Consider the diagram used to show that an h w rectangle is scissors congruent to an hw 1 rectangle.

There are three. Why is $latex triangle$ XYQ similar to $latextriangle$ ABX? The length of QY is something to think about.

There are four. Explain why the PCX is congruent to thelatex.

Click for Answer 1:

The two triangles can be shown in many ways. The two right triangles have a pair ofcongruent legs because the distance between parallel lines is constant.

The two triangles are congruent in a parallelogram. The angle-side-angle triangle congruence theorem can be used to argue.

Click for Answer 2:

One of the best results in triangle geometry is the triangle midsegment theorem, which states that if you connect the middles of two sides of a triangle, the resulting line segment is half the length.

The segments are parallel to the third side. The angles are supplementary because they are the same side interior angles. The angles 3 and 2 are supplementary since $latexangle$ 1 is congruent to $latexangle$ 3.

The congruent sides will match up perfectly when you flip the top triangle around and to the right.

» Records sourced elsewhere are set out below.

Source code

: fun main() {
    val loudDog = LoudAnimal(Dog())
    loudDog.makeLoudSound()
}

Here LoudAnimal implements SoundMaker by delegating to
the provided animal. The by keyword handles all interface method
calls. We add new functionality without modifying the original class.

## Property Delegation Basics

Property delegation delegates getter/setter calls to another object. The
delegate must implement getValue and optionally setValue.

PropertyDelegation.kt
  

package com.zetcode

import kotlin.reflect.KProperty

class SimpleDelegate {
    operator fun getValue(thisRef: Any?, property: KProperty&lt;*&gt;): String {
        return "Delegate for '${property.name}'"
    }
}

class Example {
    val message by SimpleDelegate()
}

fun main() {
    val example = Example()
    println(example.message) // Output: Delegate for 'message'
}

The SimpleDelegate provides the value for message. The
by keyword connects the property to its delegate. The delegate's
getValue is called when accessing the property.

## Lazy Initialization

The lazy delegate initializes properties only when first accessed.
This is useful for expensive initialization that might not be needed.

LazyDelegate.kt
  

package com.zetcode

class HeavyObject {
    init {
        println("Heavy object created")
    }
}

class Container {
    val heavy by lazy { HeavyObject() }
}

The triangle can be turned into a parallelogram if this is done.

Click for Answer 3:

Both $latexangle$ ZBC and $latexangle$ ZYX are correct angles since BXYZ is a rectangular shape. As they are alternate interior angles, $latexangle$ YQX iscongruent to $latexangle$ AXB. It is similar to $latextriangle$ ABX by angle angle similarity. Similar sides are in proportion. QY is 1 and $latex is frachhw Since $latex angle$ DAP and $latex angle$ YQX are congruent corresponding angles, this makes $latex triangle$ DAP congruent to $late. The scissors congruence argument requires that you slide $latextriangle$ YQX into the spot currently occupied by $latextriangle$ DAP.

Click for Answer 4:

Both $latex angle$ AZQ and $latex angle$ PCX are correct angles. In exercise 3, we can see that the parallel lines are congruent with each other. QY was shown in exercise 3. It's the same as what CX is if this is true. $latex triangle$ PCX is congruent to $latex triangle$ AZQ. The argument that scissors are congruent to an hw 1 rectangle is supported by this.